Arthur W Upfield is best known to aficionados of crime detection stories as the creator of Detective Inspector Napoleon Bonaparte (Bony) of the Queensland Police Service who features in 29 novels. They were written between 1927 and 1966, and most are set in outback Australia. Kees de Hoog has been researching Upfield's life and works since 2001. He authors this blog to publish his views and findings, and to provide news of developments in this area.
It is not well known that, in addition to the 29 Bony novels, Arthur Upfield wrote six novels without Bony. One is Gripped by Drought, first published by Hutchinson & Co Ltd, UK in 1932. Copies of that edition are extremely rare and inaccessible to the average reader being mainly in university libraries and private collections.

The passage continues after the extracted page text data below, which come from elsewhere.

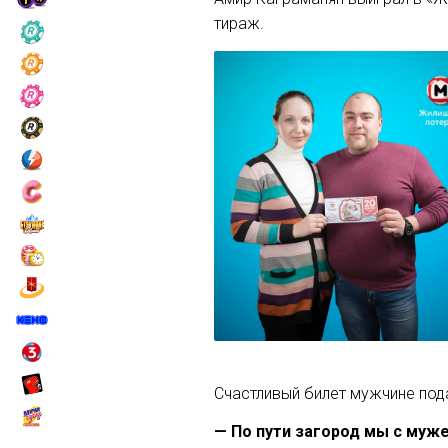
тираж.
Счастливый билет мужчине пода
— По пути загород мы с муже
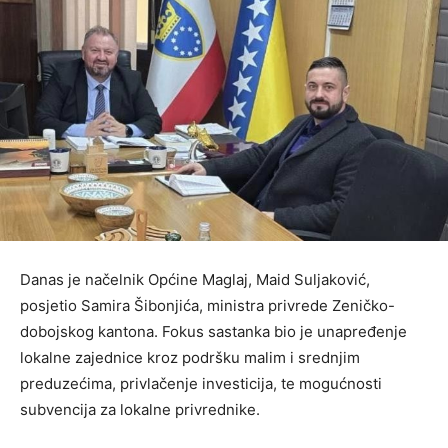
Danas je načelnik Općine Maglaj, Maid Suljaković,
posjetio Samira Šibonjića, ministra privrede Zeničko-
dobojskog kantona. Fokus sastanka bio je unapređenje
lokalne zajednice kroz podršku malim i srednjim
preduzećima, privlačenje investicija, te mogućnosti
subvencija za lokalne privrednike.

It was republished without licence by Dennis McMillan Publications, USA in 1990. Only 450 copies were published, and they are hard to find and expensive. As I write this an AddAll book search found five copies with prices ranging from US$200 to US$650.
The story takes place in the early 1930s and is about Frank Mayne who owns an 800,000-acre sheep station in western New South Wales. On a visit to England he meets and marries Ethel. They then travel around the world for three years before going home to Australia in the first year of a drought. After two more years of drought and a failed marriage that spawns an orgy of entertainment and other costs, Frank faces ruin.
I republished Gripped by Drought with Lulu.com today. The cost of this new edition is US$42.95.